Ma torniamo a capitan Zoff e alla sua bella compagnia. Le nebbie, le proteine della bistecca divina, gli stimoli che scaturiscono da tre vittorie sono un’esperienza ed una dote incorporata che contano. Stiamo tutti lì, intorno al Club Italia, come professori chiamati ad un consulto. Il paziente sdraiato sul lettino non è un moribondo, tutt’altro, forse non è neppure un convalescente, ma certo merita riguardi e attenzioni. In quindici giorni ha dovuto superare i pronostici sfavorevoli, il morbillo, la dissenteria, e anche vincere tre partite. Eravamo nel girone più nobile e più difficile del «Mundial». Ora ci capita il turno finale ancora più duro e solenne. Non dobbiamo temere, pronosticai alla partenza dall’Italia: non sarà Corea. Il pronostico di oggi suona: si andrà avanti con dignità. Il «vecio» che ha fatto «tre su tre» cercherà certo di tradurre in pratica questa sentenza, che sembra un po’ generica ma è anche l’unica ammessa. Lasciamo il disegno pre-tattico della partita con la Germania ai maniaci incalliti che vedono solo gli schemi e mai la rabbia interna o gli intercambiabili valori di questo e quell’uomo.

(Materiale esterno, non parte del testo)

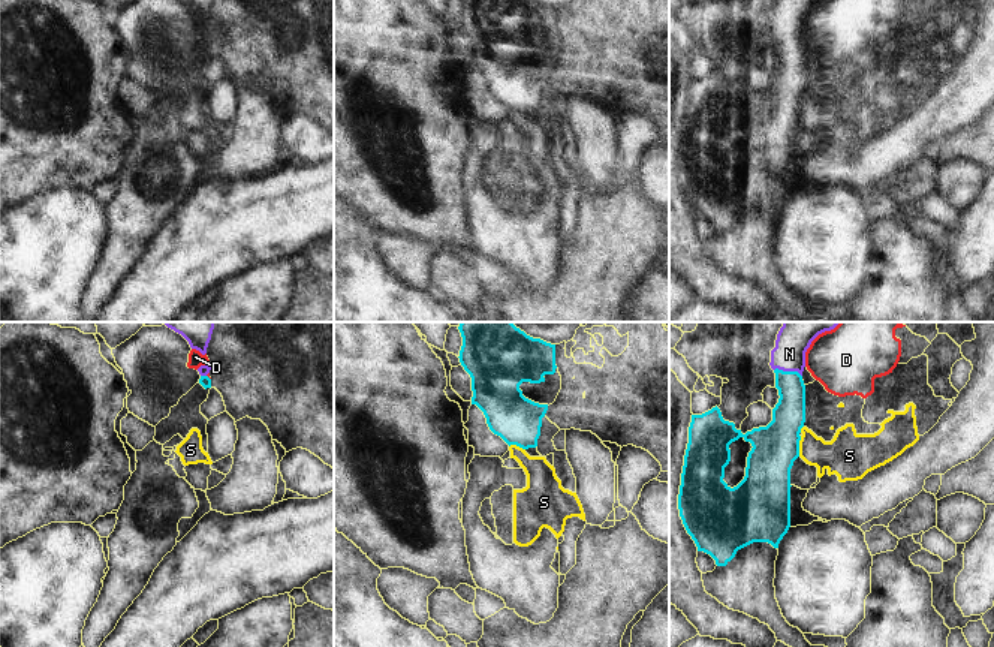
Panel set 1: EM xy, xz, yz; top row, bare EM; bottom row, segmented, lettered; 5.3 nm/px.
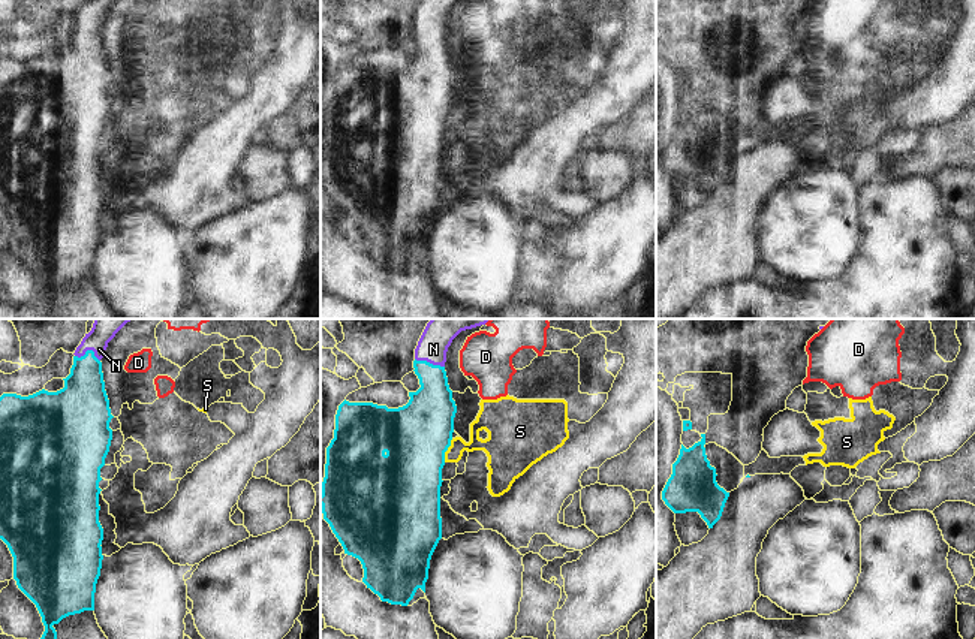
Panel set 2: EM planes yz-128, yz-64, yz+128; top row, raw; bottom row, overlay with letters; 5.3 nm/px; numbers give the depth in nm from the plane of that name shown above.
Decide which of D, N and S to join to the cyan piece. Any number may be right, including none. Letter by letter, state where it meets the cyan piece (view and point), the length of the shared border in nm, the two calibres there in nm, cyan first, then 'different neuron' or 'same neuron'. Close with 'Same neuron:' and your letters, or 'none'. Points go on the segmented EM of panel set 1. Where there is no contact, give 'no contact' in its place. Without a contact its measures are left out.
D: xy (208, 378) | 40 nm | 60/20 nm | different neuron
N: yz (788, 372) | 160 nm | 180/190 nm | same neuron
S: yz (798, 447) | 110 nm | 240/220 nm | different neuron
Same neuron: N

Abbiamo ritrovato Gentile stopper (non è un’invenzione, perché fu mirabile già contro gli inglesi nella partita che ci valse la qualificazione a Roma); abbiamo visto un Bettega che ha veramente le meningi di un Di Stefano degli Anni Settanta (la definizione è degli argentini, non nostra); abbiamo un Romeo che sgobba come due camion impegnati in un trasloco da record. Ci si deve fidare, checché ne dicano gli accalappiacani della critica. Vorrei che la partita di oggi con la Germania fosse dedicata, in senso vittorioso e consolatorio vero, agli emigrati che spasmodicamente la seguiranno a Duesseldorf, a Sindelfingen, a Stoccarda, a Ludwigsburg, a Mannheim, cioè in quei cantoni tedeschi dove camerieri, metallurgici, pizzaioli, tecnici, cuochi quasi morirono di dolore quattro anni fa. Se lo meriterebbero davvero. Non so come finirà, non voglio neppur pensarci: di (rome al giudizio del mondo pallonaro — più che di fronte a noi stessi, sempre maligni e pretenziosi — i vari Causio e Cabrini hanno già agguantato il massimo. Ma in questo fenomenico «girone europeo» dobbiamo ancora dir la nostra. Sarà il penultimo o ultimo acuto, può darsi, ma la speranza non vuol davvero morire. Comunque vada, o amici, siate grati alla «banda Bearzot». Ha dimostrato che una piccola pattuglia italiana, scornata in anticipo dalla critica come Colombo che voleva quelle famose tre Caravelle, è riuscita, a modo suo, a scoprire l’America. Se non torneremo con ori, gioielli, scalpi di avversari, tesori nascosti, sappiate che in ogni caso questa spedizione al «Mundial» ha disegnato la mappa del futuro calcio italiano. Di qui si può solo andare avanti, con serietà e consapevolezza dei limiti. E ora, Germania che fosti tenebrosa cornice del nostro azzurro: vieni avanti. Abbiamo questa forza: non temiamo neppure di perdere.